Si nous nous bornons à nous concentrer principalement sur l’étude et l’analyse des informations plutôt que sur la transformation que Dieu peut opérer, la vigile matinale risque de devenir un simple rituel. Par ailleurs, promettre de faire la vigile matinale mais briser cette promesse à tout bout de champ peut favoriser la culpabilité. Mieux vaut sans doute ne pas faire cette promesse que de la briser.

D’un autre côté, la vigile matinale peut être considérée comme la promesse de Dieu de rencontrer ses enfants. Dans la mesure où nous répondons à son invitation, nous nous rendons compte des bienfaits extraordinaires de sa présence dans notre vie. La vigile matinale devient ainsi un moment où l’obscurité de notre nuit se dissipe et où la lumière de Dieu brille sur notre monde. Les dangers et les occasions sont perçus dans la perspective des Écritures, de sorte que nous sommes prêts à relever les défis de la journée avec Dieu.
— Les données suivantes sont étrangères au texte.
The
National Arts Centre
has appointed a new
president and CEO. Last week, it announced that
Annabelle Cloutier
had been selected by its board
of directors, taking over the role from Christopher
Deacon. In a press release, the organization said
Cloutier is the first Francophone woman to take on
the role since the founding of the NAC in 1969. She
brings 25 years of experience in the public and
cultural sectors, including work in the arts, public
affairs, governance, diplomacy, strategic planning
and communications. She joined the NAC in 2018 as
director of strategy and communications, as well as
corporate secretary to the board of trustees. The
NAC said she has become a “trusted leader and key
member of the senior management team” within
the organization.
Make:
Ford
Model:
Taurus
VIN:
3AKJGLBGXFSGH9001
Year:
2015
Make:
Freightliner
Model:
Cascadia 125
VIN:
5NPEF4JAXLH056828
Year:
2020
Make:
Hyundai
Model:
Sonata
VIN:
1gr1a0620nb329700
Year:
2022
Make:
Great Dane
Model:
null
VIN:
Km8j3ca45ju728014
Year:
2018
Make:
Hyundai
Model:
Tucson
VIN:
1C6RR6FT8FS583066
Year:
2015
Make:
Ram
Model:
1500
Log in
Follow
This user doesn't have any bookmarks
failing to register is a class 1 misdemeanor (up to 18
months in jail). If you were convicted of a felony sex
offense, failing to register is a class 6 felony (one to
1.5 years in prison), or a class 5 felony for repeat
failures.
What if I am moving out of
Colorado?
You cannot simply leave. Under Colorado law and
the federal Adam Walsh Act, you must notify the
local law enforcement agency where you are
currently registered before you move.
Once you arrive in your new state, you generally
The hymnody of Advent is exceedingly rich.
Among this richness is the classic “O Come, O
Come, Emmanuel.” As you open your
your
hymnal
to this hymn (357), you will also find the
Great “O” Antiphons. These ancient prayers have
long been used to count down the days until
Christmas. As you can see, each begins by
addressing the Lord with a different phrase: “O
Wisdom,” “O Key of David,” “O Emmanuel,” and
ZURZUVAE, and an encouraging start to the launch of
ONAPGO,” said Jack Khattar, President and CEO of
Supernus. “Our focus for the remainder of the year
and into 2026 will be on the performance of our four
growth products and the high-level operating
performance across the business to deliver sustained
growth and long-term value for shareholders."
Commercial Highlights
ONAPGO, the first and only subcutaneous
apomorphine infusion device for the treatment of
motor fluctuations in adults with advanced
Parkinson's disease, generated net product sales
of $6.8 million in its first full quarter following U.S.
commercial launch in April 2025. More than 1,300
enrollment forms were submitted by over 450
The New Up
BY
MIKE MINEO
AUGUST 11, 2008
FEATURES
1 John Battersby Harford et Frederick Charles MacDonald, Handley Carr Glyn Moule, Bishop of Durham: A Biography, Londres, Hodder and Stoughton, 1922, p. 97, 101.

2 John R. Mott, « Prayer and the Missionary Enterprise », dans World-Wide Evangelization: The Urgent Business of the church, New York, Student Volunteer Movement for Foreign Missions, 1902, p. 241.

3 John R. Mott, « The Morning Watch », dans The Student Missionary Appeal, New York, Student Volunteer Movement for Foreign Missions, 1898, p. 233-239 ; W. E. Cornell, « The Volunteer Convention », Review and Herald, 15 mars 1898, p. 10, 11.


Edward Allen est doyen et professeur de religion à l’Institut d’enseignement supérieur Union, à Lincoln, au Nebraska.